*原始文件*:
|---|
# RAG 進階測試
https://python.langchain.com/docs/tutorials/rag/

## 載入套件

In [1]:
from langchain.text_splitter import CharacterTextSplitter
from langchain.vectorstores import FAISS
from langchain.chains.question_answering import load_qa_chain
from langchain.llms import OpenAI
from langchain.callbacks import get_openai_callback
from langchain_openai import ChatOpenAI

## 讀取資料檔

In [6]:
from langchain_community.document_loaders import DirectoryLoader

loader = DirectoryLoader("./rag_data", glob="**/*.txt")
docs = loader.load()
len(docs)

libmagic is unavailable but assists in filetype detection. Please consider installing libmagic for better results.
libmagic is unavailable but assists in filetype detection. Please consider installing libmagic for better results.
|---|
*你要做的事*: 延續上面這份 RAG 進階測試文件，從最後顯示的內容之後接著寫下去。 這些紀錄是另外的材料，與上面的 RAG 進階測試文件無關。

已儲存的資料項目:
|---|
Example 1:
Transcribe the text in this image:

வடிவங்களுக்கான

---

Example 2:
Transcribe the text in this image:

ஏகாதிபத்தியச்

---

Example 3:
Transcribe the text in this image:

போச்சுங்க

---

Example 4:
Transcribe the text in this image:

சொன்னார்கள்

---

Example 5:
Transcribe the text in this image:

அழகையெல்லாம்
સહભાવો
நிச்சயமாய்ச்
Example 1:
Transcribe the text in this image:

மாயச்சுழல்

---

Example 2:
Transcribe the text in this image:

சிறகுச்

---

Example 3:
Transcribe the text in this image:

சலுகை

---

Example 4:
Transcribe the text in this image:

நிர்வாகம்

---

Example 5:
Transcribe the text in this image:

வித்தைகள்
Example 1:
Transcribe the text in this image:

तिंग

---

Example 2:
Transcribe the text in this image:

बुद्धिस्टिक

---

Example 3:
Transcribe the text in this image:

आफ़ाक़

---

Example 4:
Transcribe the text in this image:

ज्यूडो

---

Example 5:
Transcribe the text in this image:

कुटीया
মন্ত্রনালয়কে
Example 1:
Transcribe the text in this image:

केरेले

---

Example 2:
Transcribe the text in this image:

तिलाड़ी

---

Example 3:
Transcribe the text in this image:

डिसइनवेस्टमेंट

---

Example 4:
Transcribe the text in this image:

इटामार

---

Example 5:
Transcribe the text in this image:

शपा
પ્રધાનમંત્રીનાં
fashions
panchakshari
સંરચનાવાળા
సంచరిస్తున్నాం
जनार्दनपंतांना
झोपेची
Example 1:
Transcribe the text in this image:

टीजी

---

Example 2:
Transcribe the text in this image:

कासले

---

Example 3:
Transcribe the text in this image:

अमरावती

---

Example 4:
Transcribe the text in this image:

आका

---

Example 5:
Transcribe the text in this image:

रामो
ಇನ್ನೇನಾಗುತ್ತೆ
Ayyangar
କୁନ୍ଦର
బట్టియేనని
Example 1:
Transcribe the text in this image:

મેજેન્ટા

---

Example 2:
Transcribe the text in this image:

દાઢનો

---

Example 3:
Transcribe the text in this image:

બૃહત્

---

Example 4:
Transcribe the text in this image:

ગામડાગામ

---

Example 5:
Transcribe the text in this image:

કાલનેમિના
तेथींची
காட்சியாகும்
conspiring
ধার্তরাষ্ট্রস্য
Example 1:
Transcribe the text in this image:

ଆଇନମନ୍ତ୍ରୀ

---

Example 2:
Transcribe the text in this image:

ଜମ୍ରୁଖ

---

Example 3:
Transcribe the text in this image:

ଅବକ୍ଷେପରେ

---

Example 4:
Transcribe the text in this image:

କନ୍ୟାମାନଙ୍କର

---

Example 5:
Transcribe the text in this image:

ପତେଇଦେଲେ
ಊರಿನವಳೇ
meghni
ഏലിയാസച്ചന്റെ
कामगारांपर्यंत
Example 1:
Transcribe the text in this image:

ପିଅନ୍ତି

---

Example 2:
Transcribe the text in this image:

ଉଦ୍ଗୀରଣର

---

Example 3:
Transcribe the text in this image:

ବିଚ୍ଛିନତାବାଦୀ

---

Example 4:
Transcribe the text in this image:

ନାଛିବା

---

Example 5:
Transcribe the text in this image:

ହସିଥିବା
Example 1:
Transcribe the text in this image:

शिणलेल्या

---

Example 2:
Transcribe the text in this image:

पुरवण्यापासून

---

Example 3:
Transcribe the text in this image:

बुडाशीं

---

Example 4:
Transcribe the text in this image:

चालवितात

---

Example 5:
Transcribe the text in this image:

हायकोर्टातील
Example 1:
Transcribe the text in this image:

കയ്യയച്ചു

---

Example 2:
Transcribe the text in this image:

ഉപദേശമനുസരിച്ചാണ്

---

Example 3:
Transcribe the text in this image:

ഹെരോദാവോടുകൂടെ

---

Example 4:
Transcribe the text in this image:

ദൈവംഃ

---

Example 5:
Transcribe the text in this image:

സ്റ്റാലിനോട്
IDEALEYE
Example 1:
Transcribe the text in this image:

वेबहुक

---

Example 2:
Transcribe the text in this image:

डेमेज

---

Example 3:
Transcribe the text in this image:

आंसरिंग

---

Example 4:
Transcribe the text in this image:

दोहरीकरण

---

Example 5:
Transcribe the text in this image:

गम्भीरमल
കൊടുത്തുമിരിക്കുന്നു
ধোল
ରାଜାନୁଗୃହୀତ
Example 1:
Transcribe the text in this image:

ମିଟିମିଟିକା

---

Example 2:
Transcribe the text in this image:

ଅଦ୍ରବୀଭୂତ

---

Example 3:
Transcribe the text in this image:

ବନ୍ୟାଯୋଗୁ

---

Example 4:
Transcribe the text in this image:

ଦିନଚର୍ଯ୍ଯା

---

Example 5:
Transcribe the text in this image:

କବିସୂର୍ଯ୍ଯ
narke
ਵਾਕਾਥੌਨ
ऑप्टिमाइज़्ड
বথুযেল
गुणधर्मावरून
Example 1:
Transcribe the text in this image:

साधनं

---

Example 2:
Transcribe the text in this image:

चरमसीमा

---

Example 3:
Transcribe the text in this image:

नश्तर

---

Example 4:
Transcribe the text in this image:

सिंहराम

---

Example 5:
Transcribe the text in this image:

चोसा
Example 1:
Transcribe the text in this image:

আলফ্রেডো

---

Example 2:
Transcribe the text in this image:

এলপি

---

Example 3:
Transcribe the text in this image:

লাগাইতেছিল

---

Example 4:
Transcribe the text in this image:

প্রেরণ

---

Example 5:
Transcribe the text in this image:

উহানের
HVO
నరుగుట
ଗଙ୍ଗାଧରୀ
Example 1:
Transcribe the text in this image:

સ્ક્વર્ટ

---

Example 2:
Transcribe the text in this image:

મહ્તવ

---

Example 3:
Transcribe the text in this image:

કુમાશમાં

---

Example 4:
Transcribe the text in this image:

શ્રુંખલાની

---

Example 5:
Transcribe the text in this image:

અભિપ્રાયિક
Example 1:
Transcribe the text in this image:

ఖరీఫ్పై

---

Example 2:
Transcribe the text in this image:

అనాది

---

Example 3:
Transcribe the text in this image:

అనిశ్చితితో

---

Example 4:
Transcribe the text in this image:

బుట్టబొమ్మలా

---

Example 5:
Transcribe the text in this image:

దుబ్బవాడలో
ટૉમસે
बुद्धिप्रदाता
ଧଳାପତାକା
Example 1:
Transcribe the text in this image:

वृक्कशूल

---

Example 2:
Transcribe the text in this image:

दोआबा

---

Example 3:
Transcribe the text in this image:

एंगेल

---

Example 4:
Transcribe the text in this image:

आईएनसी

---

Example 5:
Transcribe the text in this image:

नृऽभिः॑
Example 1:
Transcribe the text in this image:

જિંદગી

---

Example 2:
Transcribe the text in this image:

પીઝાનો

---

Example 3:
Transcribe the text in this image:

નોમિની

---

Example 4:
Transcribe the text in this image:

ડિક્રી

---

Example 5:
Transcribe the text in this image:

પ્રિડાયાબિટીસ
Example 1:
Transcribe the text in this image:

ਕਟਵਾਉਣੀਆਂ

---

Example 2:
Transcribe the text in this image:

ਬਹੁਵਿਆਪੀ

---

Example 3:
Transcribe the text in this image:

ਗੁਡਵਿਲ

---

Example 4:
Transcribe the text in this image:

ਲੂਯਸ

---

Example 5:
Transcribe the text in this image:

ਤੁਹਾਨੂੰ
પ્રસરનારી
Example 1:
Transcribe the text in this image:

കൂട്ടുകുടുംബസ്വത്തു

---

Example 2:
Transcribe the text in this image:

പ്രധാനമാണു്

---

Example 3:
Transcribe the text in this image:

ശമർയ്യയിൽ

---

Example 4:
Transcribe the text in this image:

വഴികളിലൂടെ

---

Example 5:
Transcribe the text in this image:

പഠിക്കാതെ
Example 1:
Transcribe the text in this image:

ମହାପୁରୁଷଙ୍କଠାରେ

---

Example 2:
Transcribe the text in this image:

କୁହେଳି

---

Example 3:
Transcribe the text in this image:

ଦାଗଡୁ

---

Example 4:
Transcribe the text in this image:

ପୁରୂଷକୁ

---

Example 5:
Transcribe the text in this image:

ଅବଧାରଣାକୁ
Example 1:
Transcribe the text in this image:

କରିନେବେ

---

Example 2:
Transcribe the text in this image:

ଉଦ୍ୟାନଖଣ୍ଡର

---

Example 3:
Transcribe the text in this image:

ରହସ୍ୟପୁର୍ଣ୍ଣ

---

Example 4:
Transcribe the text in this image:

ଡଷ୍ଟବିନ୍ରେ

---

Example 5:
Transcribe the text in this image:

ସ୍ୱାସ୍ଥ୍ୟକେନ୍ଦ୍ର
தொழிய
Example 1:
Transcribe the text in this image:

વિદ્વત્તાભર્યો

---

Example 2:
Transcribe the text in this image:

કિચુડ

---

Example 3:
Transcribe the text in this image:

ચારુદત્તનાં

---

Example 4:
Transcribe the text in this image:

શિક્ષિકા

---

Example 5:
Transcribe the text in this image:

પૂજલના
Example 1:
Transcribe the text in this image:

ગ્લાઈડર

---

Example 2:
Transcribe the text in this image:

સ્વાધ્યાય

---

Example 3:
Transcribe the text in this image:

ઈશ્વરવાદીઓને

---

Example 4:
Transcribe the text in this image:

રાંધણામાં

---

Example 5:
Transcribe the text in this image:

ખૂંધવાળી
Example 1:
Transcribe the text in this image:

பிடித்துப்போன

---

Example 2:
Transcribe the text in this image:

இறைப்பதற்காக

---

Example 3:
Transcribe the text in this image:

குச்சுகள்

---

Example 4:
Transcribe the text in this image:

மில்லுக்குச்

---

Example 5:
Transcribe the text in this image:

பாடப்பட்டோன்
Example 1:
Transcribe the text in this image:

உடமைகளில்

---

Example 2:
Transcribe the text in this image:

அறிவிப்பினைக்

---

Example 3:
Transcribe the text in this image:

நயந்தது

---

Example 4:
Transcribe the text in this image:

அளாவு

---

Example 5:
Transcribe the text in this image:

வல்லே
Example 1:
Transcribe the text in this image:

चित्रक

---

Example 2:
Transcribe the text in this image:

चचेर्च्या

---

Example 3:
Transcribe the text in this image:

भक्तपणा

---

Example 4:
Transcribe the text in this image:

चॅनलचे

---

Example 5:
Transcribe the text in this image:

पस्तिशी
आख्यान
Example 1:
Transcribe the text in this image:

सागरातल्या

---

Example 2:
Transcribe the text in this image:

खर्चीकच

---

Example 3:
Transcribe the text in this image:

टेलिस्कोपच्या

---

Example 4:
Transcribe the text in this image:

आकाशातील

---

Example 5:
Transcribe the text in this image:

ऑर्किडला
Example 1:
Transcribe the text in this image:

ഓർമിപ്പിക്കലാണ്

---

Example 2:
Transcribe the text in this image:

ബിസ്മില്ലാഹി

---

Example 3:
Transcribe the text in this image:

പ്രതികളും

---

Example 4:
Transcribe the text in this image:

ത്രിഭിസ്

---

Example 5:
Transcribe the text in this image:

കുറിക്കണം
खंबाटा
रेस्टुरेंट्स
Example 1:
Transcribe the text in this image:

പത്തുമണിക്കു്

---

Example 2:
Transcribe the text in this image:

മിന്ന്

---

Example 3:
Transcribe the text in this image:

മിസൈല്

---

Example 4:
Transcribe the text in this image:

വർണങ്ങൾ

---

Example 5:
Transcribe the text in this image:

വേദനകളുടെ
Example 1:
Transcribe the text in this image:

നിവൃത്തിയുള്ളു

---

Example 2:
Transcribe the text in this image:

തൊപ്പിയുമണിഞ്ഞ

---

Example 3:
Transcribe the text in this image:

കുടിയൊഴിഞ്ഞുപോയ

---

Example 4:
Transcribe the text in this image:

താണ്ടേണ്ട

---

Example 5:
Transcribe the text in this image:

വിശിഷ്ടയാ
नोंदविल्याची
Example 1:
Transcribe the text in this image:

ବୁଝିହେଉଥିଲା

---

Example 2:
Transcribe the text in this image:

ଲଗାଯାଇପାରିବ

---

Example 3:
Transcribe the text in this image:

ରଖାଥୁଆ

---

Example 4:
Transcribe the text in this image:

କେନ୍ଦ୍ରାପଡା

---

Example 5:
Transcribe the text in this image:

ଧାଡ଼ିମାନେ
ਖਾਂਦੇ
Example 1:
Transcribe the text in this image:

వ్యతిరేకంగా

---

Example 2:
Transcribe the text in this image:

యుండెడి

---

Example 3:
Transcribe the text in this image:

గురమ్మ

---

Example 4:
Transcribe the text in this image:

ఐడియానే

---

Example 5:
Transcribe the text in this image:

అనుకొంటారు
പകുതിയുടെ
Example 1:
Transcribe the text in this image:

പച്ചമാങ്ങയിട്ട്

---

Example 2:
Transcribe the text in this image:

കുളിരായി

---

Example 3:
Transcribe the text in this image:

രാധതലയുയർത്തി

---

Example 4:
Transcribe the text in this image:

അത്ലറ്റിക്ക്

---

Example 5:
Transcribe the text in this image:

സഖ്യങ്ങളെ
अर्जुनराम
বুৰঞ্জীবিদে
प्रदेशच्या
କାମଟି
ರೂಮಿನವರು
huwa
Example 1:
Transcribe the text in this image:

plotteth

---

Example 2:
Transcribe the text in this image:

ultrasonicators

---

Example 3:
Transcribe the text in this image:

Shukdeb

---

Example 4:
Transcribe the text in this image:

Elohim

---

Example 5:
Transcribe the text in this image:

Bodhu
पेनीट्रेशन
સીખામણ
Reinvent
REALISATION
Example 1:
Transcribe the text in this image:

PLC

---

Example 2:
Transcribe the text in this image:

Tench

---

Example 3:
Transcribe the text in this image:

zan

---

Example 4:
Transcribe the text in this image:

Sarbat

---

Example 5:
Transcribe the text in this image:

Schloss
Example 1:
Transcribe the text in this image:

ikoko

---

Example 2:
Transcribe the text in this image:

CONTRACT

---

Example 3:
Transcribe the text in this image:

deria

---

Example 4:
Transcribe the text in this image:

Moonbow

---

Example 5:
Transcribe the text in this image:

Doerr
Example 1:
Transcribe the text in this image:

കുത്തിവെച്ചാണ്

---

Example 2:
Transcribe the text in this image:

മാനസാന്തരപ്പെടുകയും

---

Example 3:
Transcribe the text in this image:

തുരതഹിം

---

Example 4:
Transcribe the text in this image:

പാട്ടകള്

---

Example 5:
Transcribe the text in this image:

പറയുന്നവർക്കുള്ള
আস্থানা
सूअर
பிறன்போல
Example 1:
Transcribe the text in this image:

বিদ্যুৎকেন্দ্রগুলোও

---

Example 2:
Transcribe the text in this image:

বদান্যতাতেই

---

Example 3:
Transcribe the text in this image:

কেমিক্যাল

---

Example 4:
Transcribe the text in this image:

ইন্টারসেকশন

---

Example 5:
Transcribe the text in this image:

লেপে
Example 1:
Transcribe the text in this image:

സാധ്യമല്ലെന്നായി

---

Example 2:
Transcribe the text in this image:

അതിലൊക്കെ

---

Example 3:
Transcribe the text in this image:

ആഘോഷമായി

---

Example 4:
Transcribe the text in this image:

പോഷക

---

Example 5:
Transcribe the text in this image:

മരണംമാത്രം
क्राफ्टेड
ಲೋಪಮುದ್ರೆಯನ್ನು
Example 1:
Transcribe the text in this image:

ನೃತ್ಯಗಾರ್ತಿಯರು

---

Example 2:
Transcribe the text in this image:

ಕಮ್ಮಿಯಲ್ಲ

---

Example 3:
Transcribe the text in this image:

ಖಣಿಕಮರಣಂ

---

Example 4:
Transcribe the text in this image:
|---|
*書面回答*:
2

## 資料前置處理

In [7]:
from langchain_openai import OpenAIEmbeddings
from langchain_core.vectorstores import InMemoryVectorStore

# split into chunks
text_splitter = CharacterTextSplitter(
    separator="\n",
    chunk_size=500,
    chunk_overlap=20,
    length_function=len
    )
chunks = text_splitter.split_documents(docs)

# create embeddings
embeddings = OpenAIEmbeddings()

# create vector store
vector_store = InMemoryVectorStore(embeddings)

# Index chunks
_ = vector_store.add_documents(documents=chunks)

In [4]:
from langchain import hub
from langgraph.graph import START, StateGraph
from langchain_core.documents import Document
from typing_extensions import List, TypedDict

# Define prompt for question-answering
prompt = hub.pull("rlm/rag-prompt")

# Define state for application
class State(TypedDict):
    question: str
    context: List[Document]
    answer: str

# Define application steps
def retrieve(state: State):
    retrieved_docs = vector_store.similarity_search(state["question"])
    return {"context": retrieved_docs}

def generate(state: State):
    docs_content = "\n\n".join(doc.page_content for doc in state["context"])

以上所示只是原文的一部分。